The Constitutional Army (also known as the Constitutionalist Army) was the army that fought against the Federal Army, and later, against the Villistas and Zapatistas during the Mexican Revolution. It was formed in March 1913 by Venustiano Carranza, so-called "First-Chief" of the army, as a response to the murder of President Francisco I. Madero and Vice President José María Pino Suárez by Victoriano Huerta during La Decena Trágica (Ten Tragic Days) of 1913, and the resulting usurpation of presidential power by Huerta.

Carranza had few military forces on which he could rely for loyalty. He had the theoretical support of Pancho Villa and Emiliano Zapata, but they soon turned against the Constitutionalists after Huerta's defeat in 1914.

In July 1913, Carranza divided the country into seven areas for military operations. Each area was, at least in theory, the responsibility of a general commanding an Army corps. These corps were: Northeast, Northwest, Central, East, West, South and Southeast. However the last four existed only on paper and in reality the Constitutionalist army was made up of only the Northwest Corps (renamed the Army of Operations) under Álvaro Obregón, the Northeast Corps under Pablo González, and the Central Corps under Pánfilo Natera.
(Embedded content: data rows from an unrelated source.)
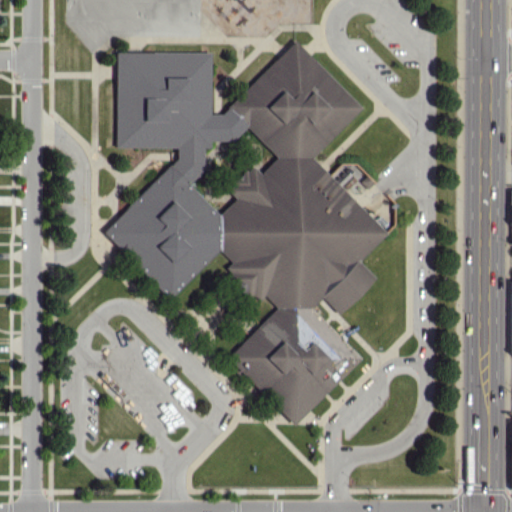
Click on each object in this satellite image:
road: (347, 3)
road: (498, 58)
road: (15, 59)
road: (498, 100)
road: (483, 156)
building: (510, 196)
road: (77, 197)
building: (246, 205)
building: (245, 206)
building: (510, 223)
road: (420, 243)
road: (31, 256)
building: (509, 314)
road: (77, 328)
road: (161, 338)
road: (482, 360)
road: (145, 371)
road: (356, 391)
road: (125, 402)
road: (211, 413)
road: (402, 435)
road: (75, 445)
building: (509, 452)
road: (482, 458)
road: (171, 464)
road: (330, 485)
traffic signals: (482, 508)
road: (241, 510)
road: (366, 510)
road: (482, 510)
road: (494, 510)
road: (143, 511)
road: (255, 511)
road: (509, 511)
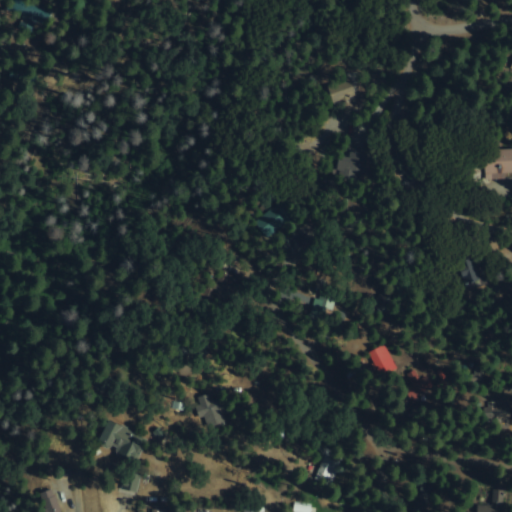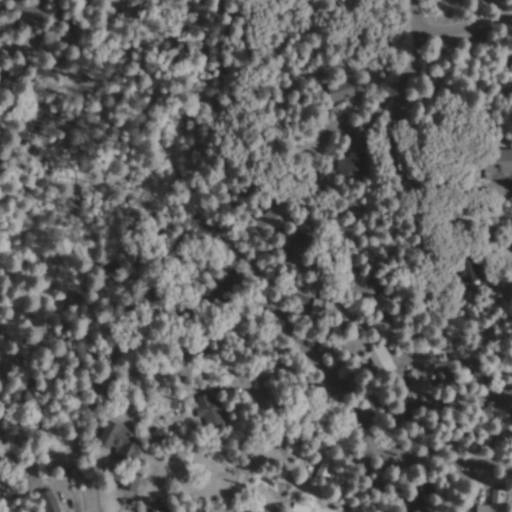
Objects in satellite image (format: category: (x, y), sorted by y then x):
road: (413, 20)
road: (463, 29)
road: (279, 157)
building: (491, 164)
building: (491, 164)
road: (402, 168)
building: (270, 217)
building: (270, 217)
building: (319, 302)
building: (319, 302)
road: (331, 345)
building: (379, 361)
building: (379, 361)
building: (211, 409)
building: (211, 409)
building: (496, 413)
building: (494, 414)
building: (121, 441)
building: (122, 442)
road: (447, 460)
road: (71, 492)
building: (48, 501)
building: (487, 501)
building: (49, 502)
building: (253, 510)
building: (253, 510)
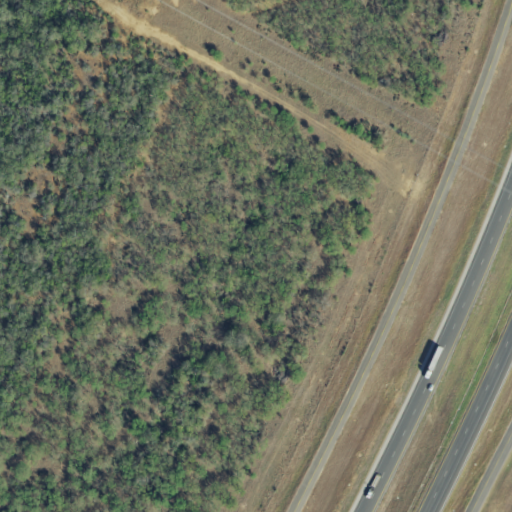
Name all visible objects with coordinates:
road: (442, 350)
road: (362, 371)
road: (471, 426)
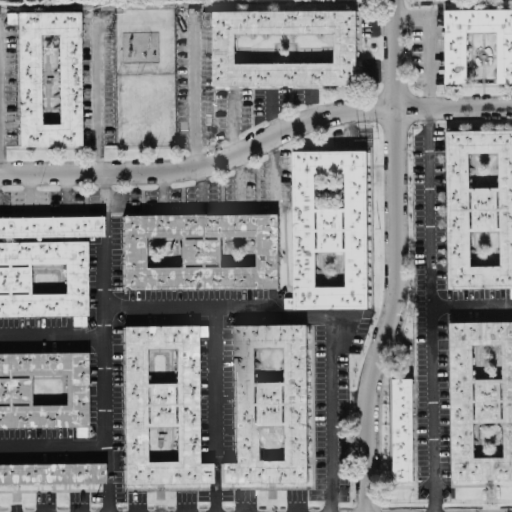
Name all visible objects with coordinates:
road: (416, 14)
building: (477, 39)
building: (477, 41)
building: (287, 47)
building: (286, 48)
road: (428, 68)
building: (48, 79)
building: (48, 80)
road: (100, 94)
road: (196, 95)
road: (270, 112)
road: (231, 121)
road: (257, 144)
road: (238, 180)
road: (201, 186)
road: (164, 188)
road: (220, 207)
building: (480, 208)
building: (480, 209)
building: (43, 227)
building: (51, 227)
building: (331, 229)
building: (331, 230)
building: (201, 251)
building: (203, 254)
road: (395, 257)
building: (43, 279)
building: (43, 279)
road: (466, 304)
road: (430, 309)
road: (312, 316)
road: (53, 333)
road: (106, 341)
road: (216, 384)
building: (43, 390)
building: (43, 391)
building: (481, 400)
building: (482, 400)
building: (270, 405)
building: (271, 405)
building: (162, 407)
building: (163, 407)
building: (404, 429)
building: (405, 429)
road: (54, 445)
building: (52, 474)
building: (52, 475)
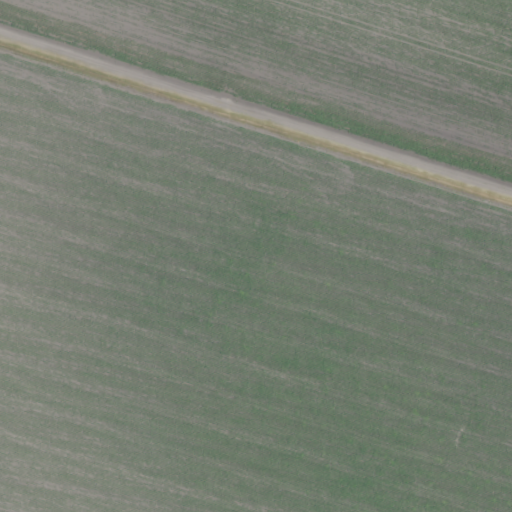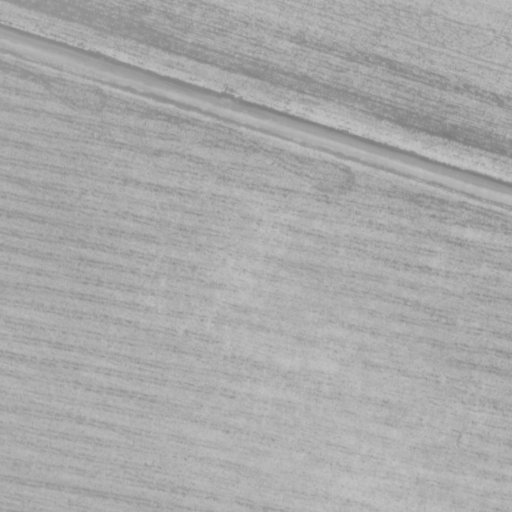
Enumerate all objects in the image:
road: (256, 114)
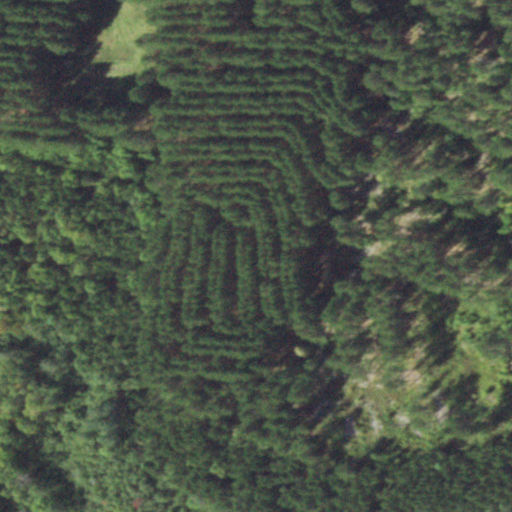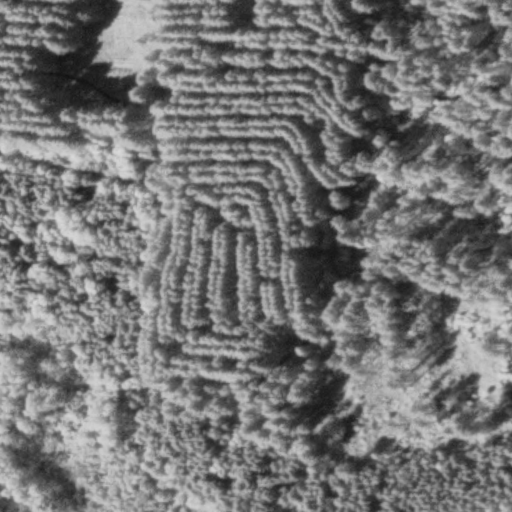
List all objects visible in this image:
road: (256, 97)
road: (248, 366)
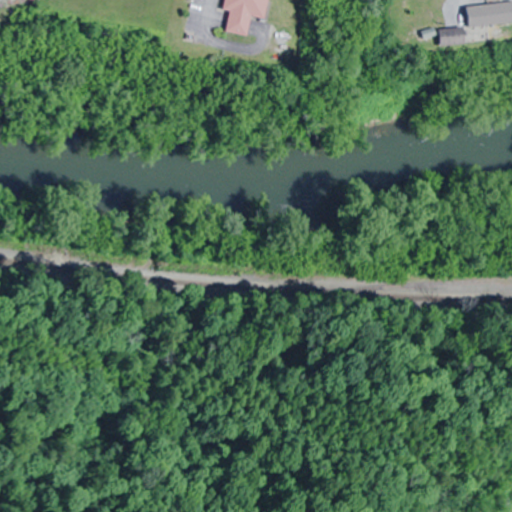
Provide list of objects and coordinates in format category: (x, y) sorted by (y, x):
building: (244, 14)
building: (489, 15)
river: (256, 180)
railway: (255, 280)
railway: (493, 301)
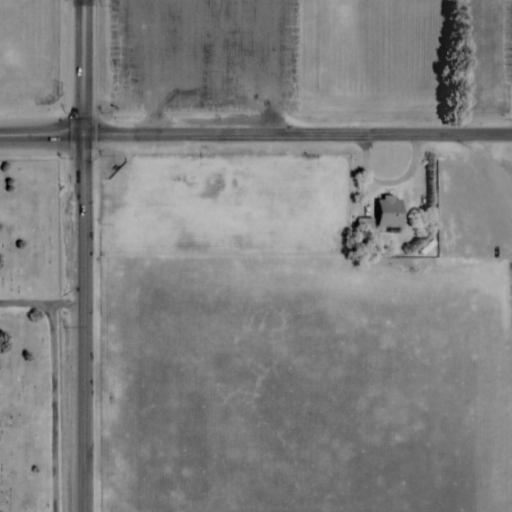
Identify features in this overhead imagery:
road: (161, 67)
power tower: (66, 112)
road: (255, 134)
road: (496, 166)
building: (383, 211)
building: (365, 226)
road: (85, 255)
road: (42, 304)
power tower: (66, 326)
road: (55, 408)
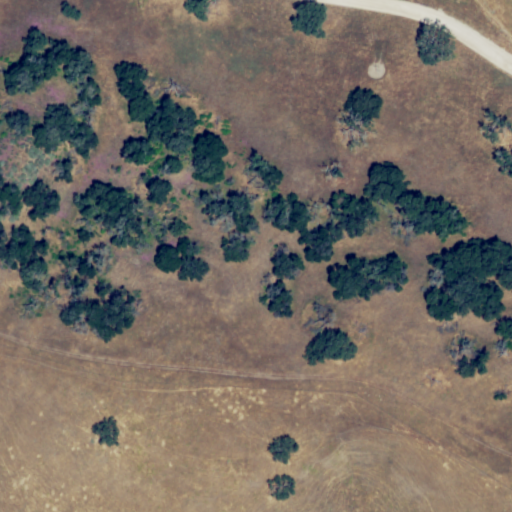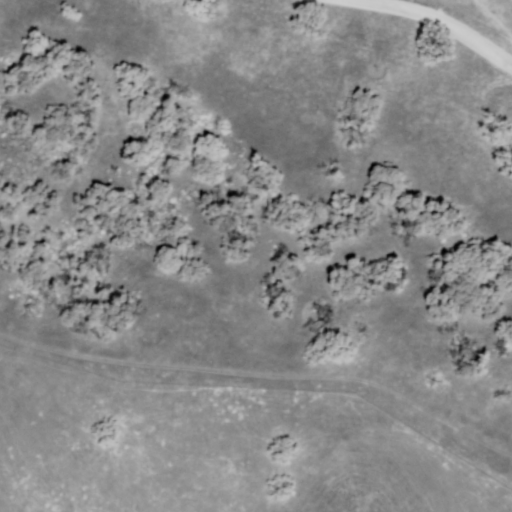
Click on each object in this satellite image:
road: (444, 21)
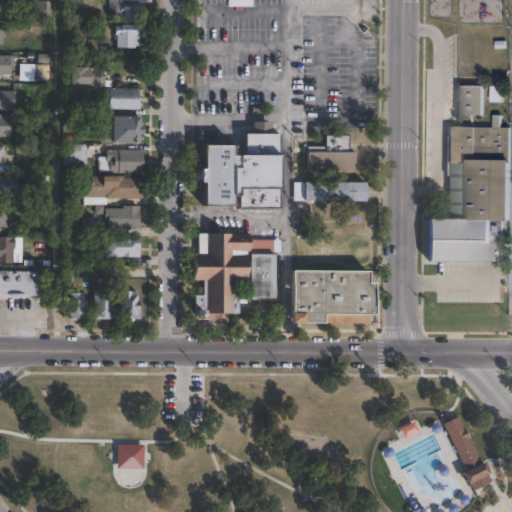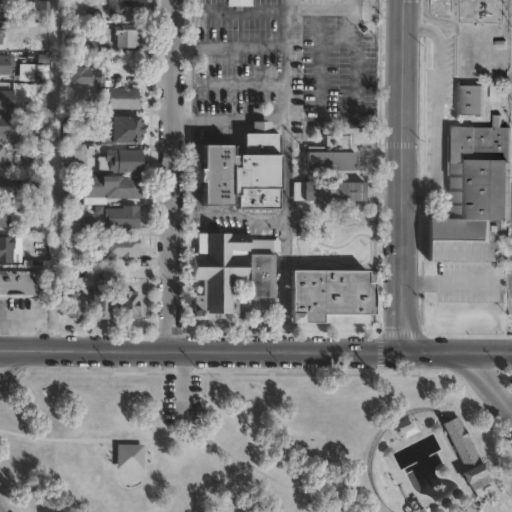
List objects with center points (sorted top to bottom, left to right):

When fighting broke out in 1914 between the Constitutionalists (Carranza, Obregón, etc.) and the Conventionalists (Villa and Zapata) following the Convention of Aguascalientes, the Constitutional Army numbered 57,000 men, to Villa and Zapata's 72,000 men. But as the Constitutionalists grew stronger, Villa and Zapata grew weaker. Eventually the war against the Conventionalists was won after the assassination of Zapata in 1919 and the surrender of Villa in July 1920. By 1917, the main fighting of the civil war between the two factions was over, with some minor revolts by Felicistas (supporters of Félix Díaz, nephew of ousted president Porfirio Díaz). This marked the end of any real resistance to Carranza.